De par son effet incitatif, elle permet de diminuer significativement la consommation d’énergie et les émissions de gaz à effet de serre. Les travaux scientifiques de T. Sterner chiffrent son effet sur les carburants à 0,6% à 1% pour une hausse de 1% du prix.
Le niveau de taxation doit être relevé progressivement et régulièrement. La commission pluraliste de Rocard avait fixé le prix initial de la tonne de CO2 à 32€, un taux relevé de 4% annuellement pour atteindre 250€ en 2050. Au vu de l’urgence climatique et du retard accumulé par les politiques pour agir, c’est le minimum requis. La contribution climat énergie doit couvrir tous les gaz à effet de serre et à ce titre être étendue aux déchets et au secteur agricole.
La contribution climat énergie est une mesure incontournable des lois de finance à venir. Ses recettes, équivalentes à plus de 8 milliards d’euros, permettront de réaliser la transition énergétique tout en sortant de la précarité énergétique. Assortie de mesures redistributives sous conditions de ressources pour les plus modestes et de mesures de soutien et d’accompagnement pour faciliter la rénovation thermique et solutionner la mobilité contrainte notamment, elle n’affectera pas les ménages les plus vulnérables. En complément, un rééquilibrage fiscal devra être réalisé au travers d’une baisse de la fiscalité (TVA) des transports en commun, et de la fourniture d’énergie renouvelable.

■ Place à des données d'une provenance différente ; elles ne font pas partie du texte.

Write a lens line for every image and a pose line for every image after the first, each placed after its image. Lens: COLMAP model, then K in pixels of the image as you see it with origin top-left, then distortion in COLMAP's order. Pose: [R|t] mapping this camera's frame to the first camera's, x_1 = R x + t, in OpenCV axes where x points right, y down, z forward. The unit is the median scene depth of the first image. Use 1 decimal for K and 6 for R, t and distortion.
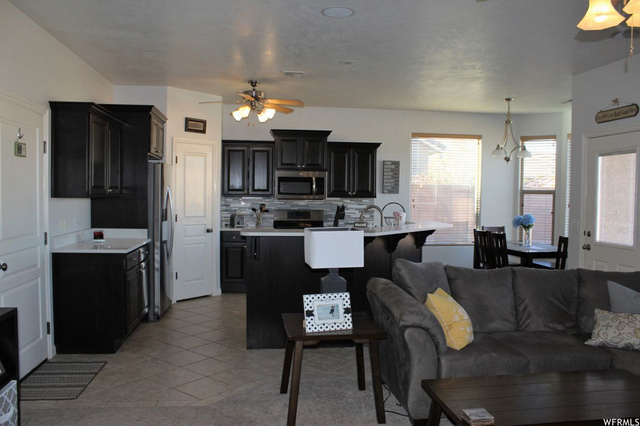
lens RADIAL K [[537.1, 0, 319.5], [0, 537.1, 216.0], [0, 0, 1]] dist [-0.153779, 0.130004]
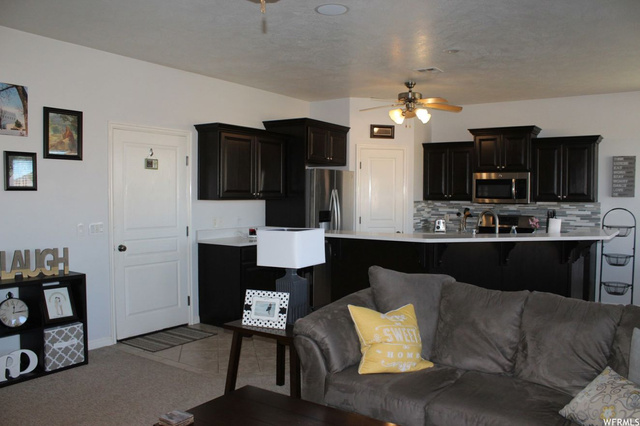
lens RADIAL K [[537.1, 0, 318.5], [0, 537.1, 215.5], [0, 0, 1]] dist [-0.153779, 0.130004]
pose [[0.742973, 0.017123, -0.669103, 0.370736], [-0.025818, 0.999662, -0.003087, -0.000136], [0.668824, 0.019569, 0.743164, 0.142161]]
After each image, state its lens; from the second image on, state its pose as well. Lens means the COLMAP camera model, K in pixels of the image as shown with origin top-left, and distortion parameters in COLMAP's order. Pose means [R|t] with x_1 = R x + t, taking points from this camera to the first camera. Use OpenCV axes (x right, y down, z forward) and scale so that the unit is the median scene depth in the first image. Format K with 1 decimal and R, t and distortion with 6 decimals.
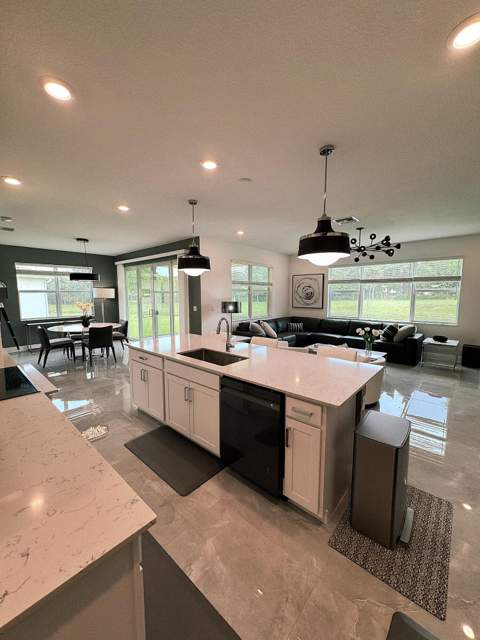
lens RADIAL K [[255.3, 0, 238.7], [0, 255.3, 320.8], [0, 0, 1]] dist [-0.004000, 0.000018]
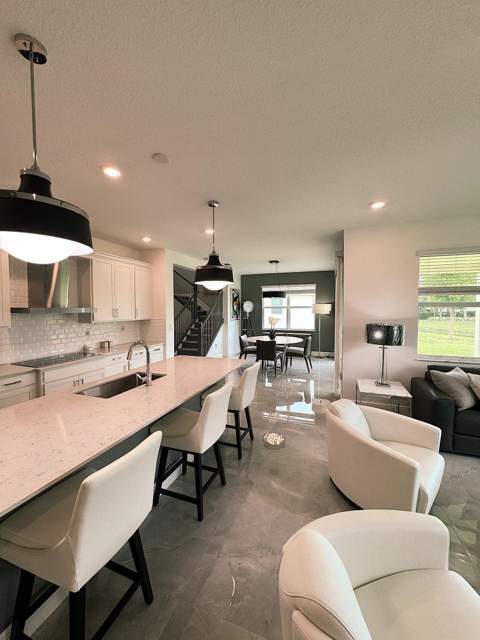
lens RADIAL K [[255.3, 0, 241.0], [0, 255.3, 318.4], [0, 0, 1]] dist [-0.004000, 0.000018]
pose [[0.386562, 0.036941, -0.921523, 0.353116], [-0.095426, 0.995437, -0.000126, -0.052686], [0.917313, 0.087986, 0.388323, 0.428312]]
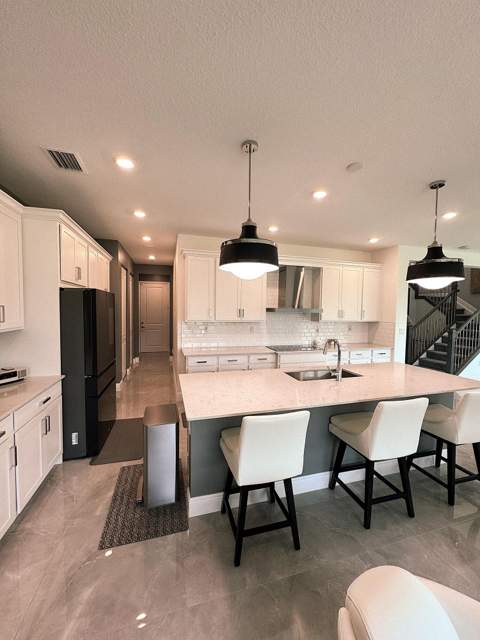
lens RADIAL K [[255.3, 0, 238.8], [0, 255.3, 319.7], [0, 0, 1]] dist [-0.004000, 0.000018]
pose [[-0.516016, 0.032814, -0.855950, 0.386225], [-0.102541, 0.989714, 0.099760, -0.062020], [0.850419, 0.139248, -0.507343, 0.512500]]
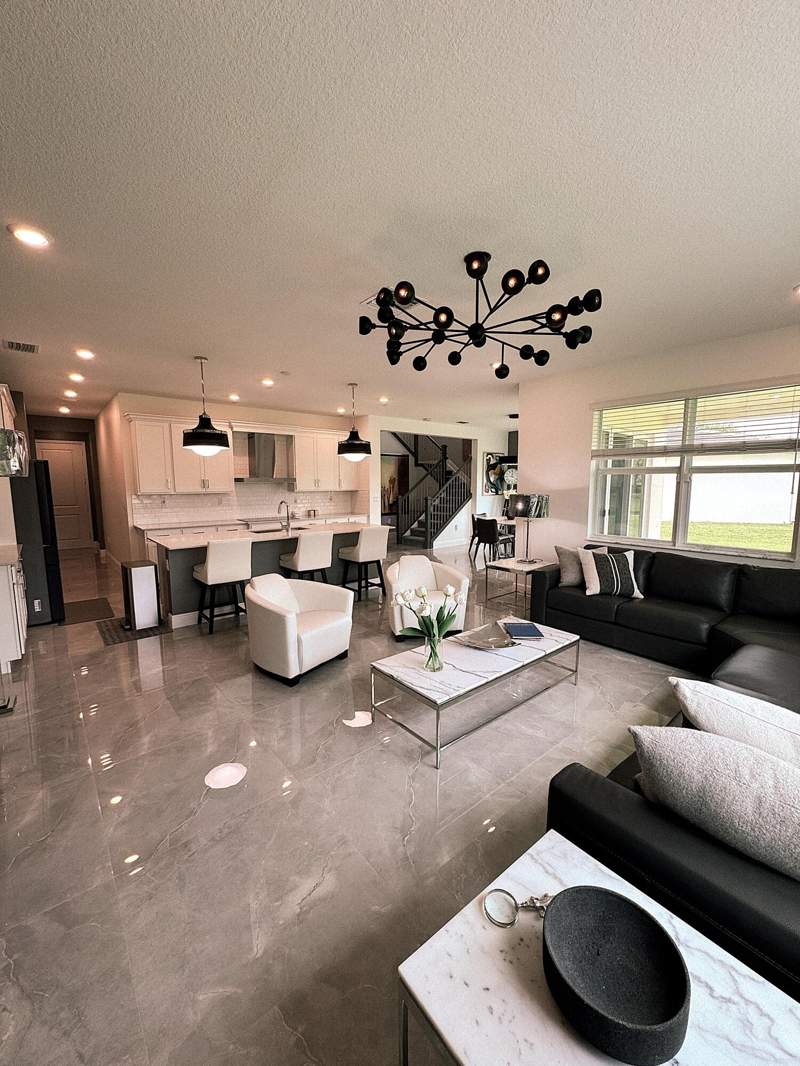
lens RADIAL K [[425.2, 0, 402.7], [0, 425.2, 533.1], [0, 0, 1]] dist [-0.004000, 0.000018]
pose [[-0.110651, 0.121059, -0.986459, 0.797392], [-0.100194, 0.986138, 0.132258, -0.080278], [0.988796, 0.113472, -0.096988, 0.768644]]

Plus largement, ces mesures contribueront au financement de la transition énergétique et à une politique incitative de réorientation des usages.
Corrélativement, pour élargir ces possibilités de financement, il est indispensable que l’Etat renforce la lutte contre l’évasion et la fraude fiscale dont les montants atteignent des dizaines de milliards d’euros par an, comme l’ont souligné les rapporteurs et membres de la commission d’enquête sénatoriale sur l’évasion des capitaux et la fraude fiscale.